André Lenôtre was toen een grijsaard van drie en zeventig jaar met sneeuwwitte haren en een vriendelijk, schrander gezicht. Zijn naam was verre over de grenzen van Frankrijk door heel Europa bekend. Hij had de tuinen van Chantilly, St. Cloud, Meudon, Sceaux, Fontainebleau en de Tuilerieën te Parijs door zijn kunst verfraaid, te St. Germain-en-Laye het heerlijke terras geschapen, maar de aanleg der lusthoven van Versailles gold als zijn meesterstuk. Zelfs nog in onzen tijd, nu de oud-Fransche tuinaanleg niet meer in den smaak is, dwingen zij bewondering af.
Eerbiedig groette Lenôtre den machtigen vorst, wiens prachtliefde hem in staat gesteld had, zulke wonderen tot stand te brengen.
‘Nu, mijn waarde Lenôtre, waar wil je mij het eerst hebben?’ vroeg Lodewijk.
‘Met Uwer Majesteit goedvinden eerst naar het Appollo-bekken, waar in de laatste dagen de groepen van den zonnegod en Thetis met de nimfen zijn opgesteld,’ hernam Lenôtre.
‘Vooruit dan maar!’
De rolwagen werd weer in beweging gebracht.
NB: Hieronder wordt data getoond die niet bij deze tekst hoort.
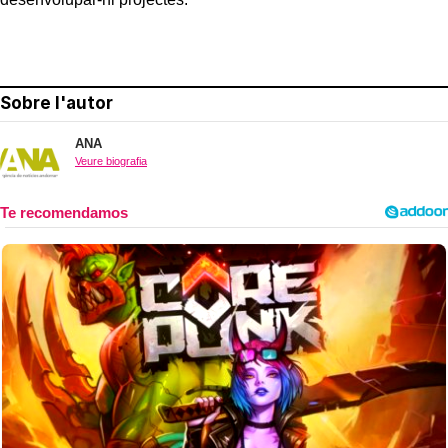
Sobre l'autor
ANA
Veure biografia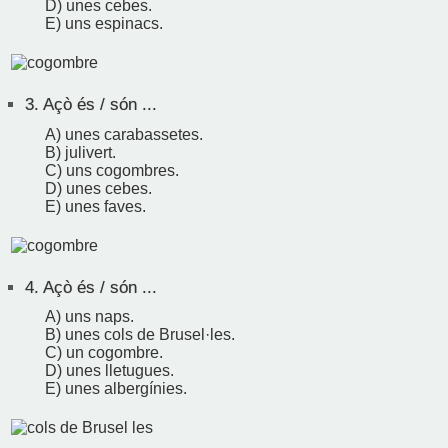
D) unes cebes.
E) uns espinacs.
3.
Açò és / són ...
A) unes carabassetes.
B) julivert.
C) uns cogombres.
D) unes cebes.
E) unes faves.
4.
Açò és / són ...
A) uns naps.
B) unes cols de Brusel·les.
C) un cogombre.
D) unes lletugues.
E) unes albergínies.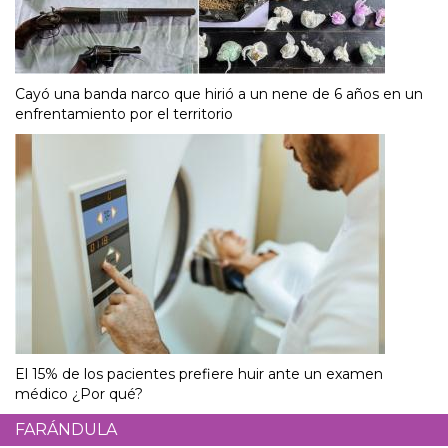
Cayó una banda narco que hirió a un nene de 6 años en un
enfrentamiento por el territorio
El 15% de los pacientes prefiere huir ante un examen
médico ¿Por qué?
FARÁNDULA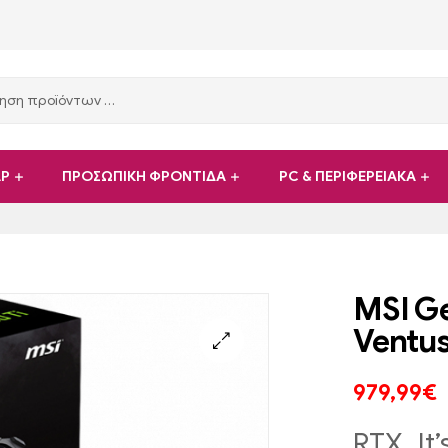
ΑΡ
ΠΡΟΣΩΠΙΚΗ ΦΡΟΝΤΙΔΑ
PC & ΠΕΡΙΦΕΡΕΙΑΚΑ
MSI G
Ventus
979,99
€
RTX. It’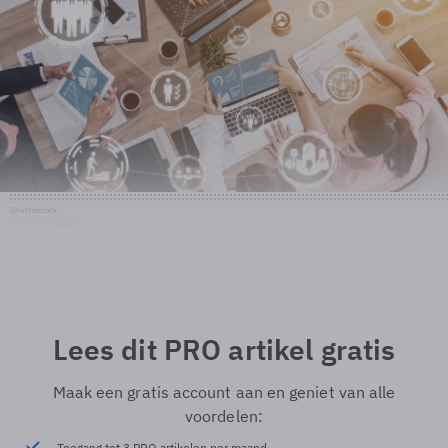
Shutterstock
© Shutterstock
Lees dit PRO artikel gratis
Maak een gratis account aan en geniet van alle
voordelen:
Toegang tot 3 PRO artikelen per maand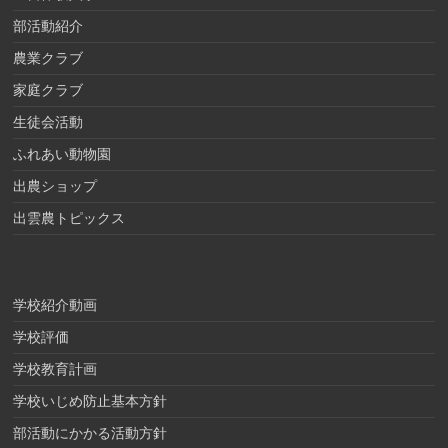
部活動紹介
農業クラブ
家庭クラブ
生徒会活動
ふれあい動物園
出農ショップ
出雲農トピックス
学校紹介動画
学校評価
学校教育計画
学校いじめ防止基本方針
部活動にかかる活動方針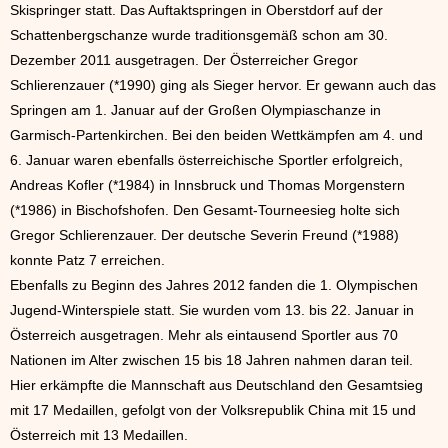
Skispringer statt. Das Auftaktspringen in Oberstdorf auf der
Schattenbergschanze wurde traditionsgemäß schon am 30.
Dezember 2011 ausgetragen. Der Österreicher Gregor
Schlierenzauer (*1990) ging als Sieger hervor. Er gewann auch das
Springen am 1. Januar auf der Großen Olympiaschanze in
Garmisch-Partenkirchen. Bei den beiden Wettkämpfen am 4. und
6. Januar waren ebenfalls österreichische Sportler erfolgreich,
Andreas Kofler (*1984) in Innsbruck und Thomas Morgenstern
(*1986) in Bischofshofen. Den Gesamt-Tourneesieg holte sich
Gregor Schlierenzauer. Der deutsche Severin Freund (*1988)
konnte Patz 7 erreichen.
Ebenfalls zu Beginn des Jahres 2012 fanden die 1. Olympischen
Jugend-Winterspiele statt. Sie wurden vom 13. bis 22. Januar in
Österreich ausgetragen. Mehr als eintausend Sportler aus 70
Nationen im Alter zwischen 15 bis 18 Jahren nahmen daran teil.
Hier erkämpfte die Mannschaft aus Deutschland den Gesamtsieg
mit 17 Medaillen, gefolgt von der Volksrepublik China mit 15 und
Österreich mit 13 Medaillen.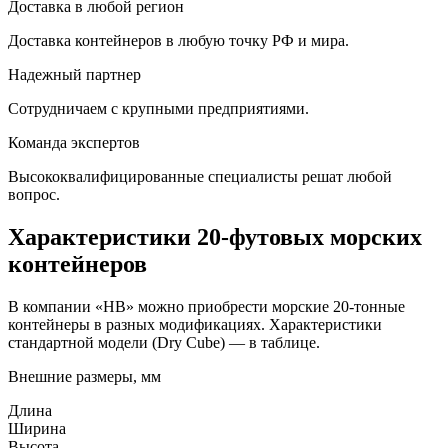
Доставка в любой регион
Доставка контейнеров в любую точку РФ и мира.
Надежный партнер
Сотрудничаем с крупными предприятиями.
Команда экспертов
Высококвалифицированные специалисты решат любой
вопрос.
Характеристики 20-футовых морских
контейнеров
В компании «HB» можно приобрести морские 20-тонные
контейнеры в разных модификациях. Характеристики
стандартной модели (Dry Cube) — в таблице.
Внешние размеры, мм
Длина
Ширина
Высота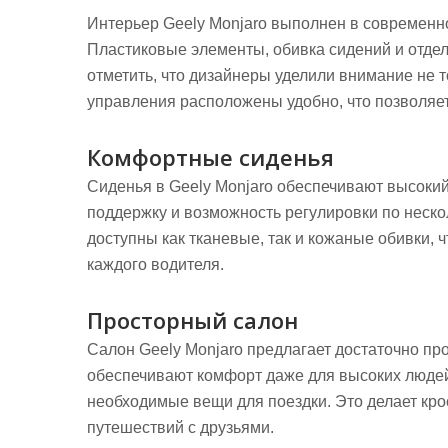
Интерьер Geely Monjaro выполнен в современн
Пластиковые элементы, обивка сидений и отде
отметить, что дизайнеры уделили внимание не т
управления расположены удобно, что позволяет
Комфортные сиденья
Сиденья в Geely Monjaro обеспечивают высоки
поддержку и возможность регулировки по неско
доступны как тканевые, так и кожаные обивки,
каждого водителя.
Просторный салон
Салон Geely Monjaro предлагает достаточно пр
обеспечивают комфорт даже для высоких людей
необходимые вещи для поездки. Это делает кр
путешествий с друзьями.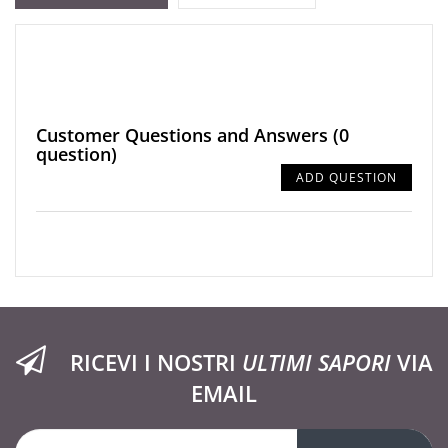
Customer Questions and Answers
(0
question)
ADD QUESTION
RICEVI I NOSTRI
ULTIMI SAPORI
VIA
EMAIL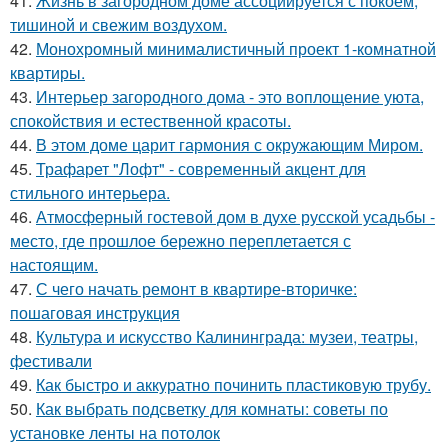
41.
Жизнь в загородном доме ассоциируется с покоем,
тишиной и свежим воздухом.
42.
Монохромный минималистичный проект 1-комнатной
квартиры.
43.
Интерьер загородного дома - это воплощение уюта,
спокойствия и естественной красоты.
44.
В этом доме царит гармония с окружающим Миром.
45.
Трафарет "Лофт" - современный акцент для
стильного интерьера.
46.
Атмосферный гостевой дом в духе русской усадьбы -
место, где прошлое бережно переплетается с
настоящим.
47.
С чего начать ремонт в квартире-вторичке:
пошаговая инструкция
48.
Культура и искусство Калининграда: музеи, театры,
фестивали
49.
Как быстро и аккуратно починить пластиковую трубу.
50.
Как выбрать подсветку для комнаты: советы по
установке ленты на потолок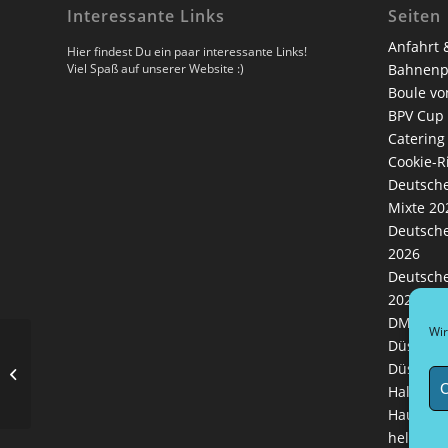
Interessante Links
Seiten
Anfahrt 
Hier findest Du ein paar interessante Links!
Viel Spaß auf unserer Website :)
Bahnenp
Boule vo
BPV Cup
Catering
Cookie-Ri
Deutsche
Mixte 20
Deutsche
2026
Deutsche
2026
DM Zeitp
Wir
Düsseldo
Düsseldo
BPV Cup
C
Hallenhe
Hausord
helferpl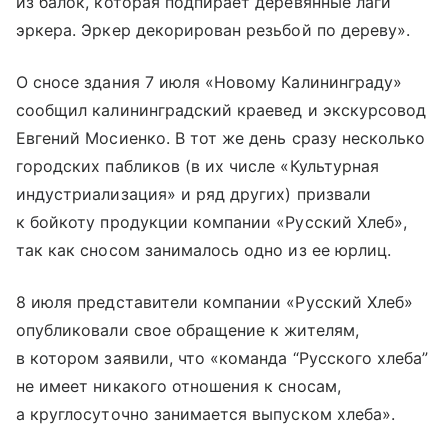
из балок, которая подпирает деревянные лаги
эркера. Эркер декорирован резьбой по дереву».
О сносе здания 7 июля «Новому Калининграду»
сообщил калининградский краевед и экскурсовод
Евгений Мосиенко. В тот же день сразу несколько
городских пабликов (в их числе «Культурная
индустриализация» и ряд других) призвали
к бойкоту продукции компании «Русский Хлеб»,
так как сносом занималось одно из ее юрлиц.
8 июля представители компании «Русский Хлеб»
опубликовали свое обращение к жителям,
в котором заявили, что «команда “Русского хлеба”
не имеет никакого отношения к сносам,
а круглосуточно занимается выпуском хлеба».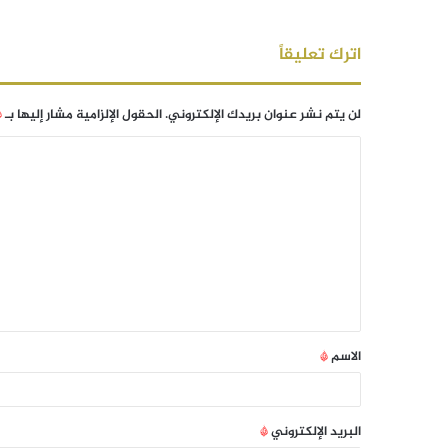
اترك تعليقاً
لن يتم نشر عنوان بريدك الإلكتروني.
الحقول الإلزامية مشار إليها بـ
*
الاسم
*
البريد الإلكتروني
*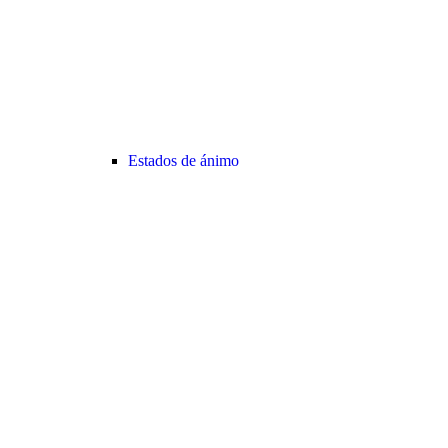
Estados de ánimo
De oude tuinmeester liep er naast, voortdurend met den koning sprekend en hem op het een en ander opmerkzaam makend. De plaatsing der standbeelden aan het Apollo-bekken was zoo smaakvol mogelijk en maakte het gelukkigste effect. Lodewijk sprak in zijn opgetogenheid zijn waardeering in de warmste bewoordingen uit.